Alfa Dérik mostrou a mensagem para o beta, que parabenizou e abraçou o alfa.
— Vou agora mesmo ordenar que preparem a chegada de nossa Luna. Teremos a maior celebração de todos os tempos! Parabéns, alfa! Que os deuses abençoem vocês com saúde e muitos filhos!
— Assim seja, meu amigo! Assim seja!
*****
O clã dos Lobos Negros estava em festa, certos de que os deuses estavam favorecendo aquele território. Quando um alfa encontrava sua alma gêmea, o futuro do clã estava garantido. A fertilidade das fêmeas de um clã depende da existência da Luna.
Machos e fêmeas agitados, corriam de um lado para o outro, preparando a recepção da fêmea tão aguardada.

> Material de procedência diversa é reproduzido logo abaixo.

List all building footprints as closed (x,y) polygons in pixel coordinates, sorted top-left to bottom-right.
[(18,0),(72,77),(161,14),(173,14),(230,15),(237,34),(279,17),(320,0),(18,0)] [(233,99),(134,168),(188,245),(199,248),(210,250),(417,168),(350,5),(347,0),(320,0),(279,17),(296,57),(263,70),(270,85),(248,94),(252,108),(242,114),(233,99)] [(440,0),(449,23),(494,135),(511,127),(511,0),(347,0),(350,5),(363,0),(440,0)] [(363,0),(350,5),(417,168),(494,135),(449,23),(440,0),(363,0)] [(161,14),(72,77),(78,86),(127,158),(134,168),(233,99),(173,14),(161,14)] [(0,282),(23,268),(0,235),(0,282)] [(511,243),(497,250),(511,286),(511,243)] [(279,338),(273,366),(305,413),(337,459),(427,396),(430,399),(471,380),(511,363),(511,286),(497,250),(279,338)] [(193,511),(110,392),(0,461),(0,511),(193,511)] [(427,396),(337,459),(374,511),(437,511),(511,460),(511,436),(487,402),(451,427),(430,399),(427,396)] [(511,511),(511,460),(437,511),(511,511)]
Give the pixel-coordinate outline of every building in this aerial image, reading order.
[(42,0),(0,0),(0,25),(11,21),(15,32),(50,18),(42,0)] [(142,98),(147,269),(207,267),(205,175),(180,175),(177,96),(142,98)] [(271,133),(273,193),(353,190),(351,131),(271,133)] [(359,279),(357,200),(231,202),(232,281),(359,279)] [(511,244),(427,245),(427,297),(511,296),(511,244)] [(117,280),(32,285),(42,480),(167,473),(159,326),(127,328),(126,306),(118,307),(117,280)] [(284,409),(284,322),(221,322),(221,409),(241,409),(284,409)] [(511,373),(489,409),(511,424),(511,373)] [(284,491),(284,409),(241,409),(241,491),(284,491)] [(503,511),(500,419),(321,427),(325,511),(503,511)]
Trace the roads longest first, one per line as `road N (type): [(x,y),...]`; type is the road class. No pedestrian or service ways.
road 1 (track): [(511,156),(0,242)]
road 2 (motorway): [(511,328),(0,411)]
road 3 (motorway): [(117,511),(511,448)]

Alfa Dérik estava de pé na beira da praia, olhando ansioso para o horizonte, de onde a pequena imagem de um navio se formava.
Beta Eli estava abraçado à esposa, que sorria, esperançosa, com a mão no ventre vazio, sonhando com a promessa de uma vida se desenvolver no futuro.
Dérik levou a mão ao peito ao sentir uma fraca conexão começando a se formar. Seu último medo, de que o Gama poderia estar enganado, se esvaiu. Ele ergueu a cabeça e liberou um uivo poderoso de confirmação e seu clã o acompanhou.
Ele conseguiu senti-la se aproximando, a conexão entre almas gêmeas cada vez mais forte.
O navio podia ser visto a olho nu, em poucas horas ele a teria nos braços.
Havia música, som de conversas animadas, planos para o fruto, gargalhadas. O clã estava em frenesi de tanto contentamento. Em um canto afastado, porém, a fêmea líder do harém assistia à cena com amargura.
Ela não estava feliz com a chegada da Luna, e desejou de todo o coração que algo acontecesse, que tudo fosse uma farsa, que nenhuma fêmea se atrevesse a atrapalhar seus planos...
O universo conspirava contra ela, seu prometido, o antigo beta, foi morto na guerra antes mesmo de marcá-la. A perda do seu companheiro fez dela uma das mulheres do harém. De Beta fêmea, Hira foi reduzida a uma serviçal, e o rancor em seu âmago aumentou com a notícia da chegada da Luna.
Hecate era a deusa mãe de todas as Lunas, a mais cultuada no clã, mas Hira tinha tanto rancor da deusa que se tornou devota à Sargat, a deusa da morte e do desespero, única que a acompanhou por toda a vida. De olhos fechados, ela rezou para que Sargat agisse naquele momento e fizesse valer a servidão que havia lhe oferecido.
Como resposta às suas preces, o som de explosão precedeu um silêncio fúnebre. Dérik inclinou a cabeça, seu foco no navio a distância. Logo uma espessa fumaça se formou sobre o navio.
Outra explosão trouxe consigo o aterrador som dos gritos dos tripulantes. Sem demora, Dérik se atirou na água, lutando contra as ondas, ele apressado na direção do navio, mas a distância ainda era grande demais para que chegasse a tempo.
Os gritos de dor e medo ficavam cada vez mais altos enquanto ele se aproximava. Tudo o que tinha em mente é que precisava salvar a sua fêmea. Os deuses não seriam tão cruéis ao ponto de tirarem a levarem sem que ele ao menos visse o seu rosto.
Ele era Dérik, um dos alfas mais fortes que existiam, se ele não fosse capaz de proteger a sua fêmea, como poderia liderar seu clã?
A conexão mais forte, e apesar da maresia, o perfume de sua fêmea atingiu suas narinas. Ela estava naquela direção, onde o fogo consumia o navio com mais furor. Ele saltou da água para o casco, mas outra explosão o lançou de volta ao mar. Determinado, ele reuniu toda a força que tinha, ignorando seus ferimentos, e tornou a nadar, porém, uma forte dor no peito o paralisou.
Naquele instante, o tempo pareceu parar e uma corrente gélida atravessou sua espinha. A conexão foi rompida, o perfume se extinguiu.
A dor excruciante fez com que a terceira forma assumisse seu corpo, porém, a escuridão tomou seus olhos.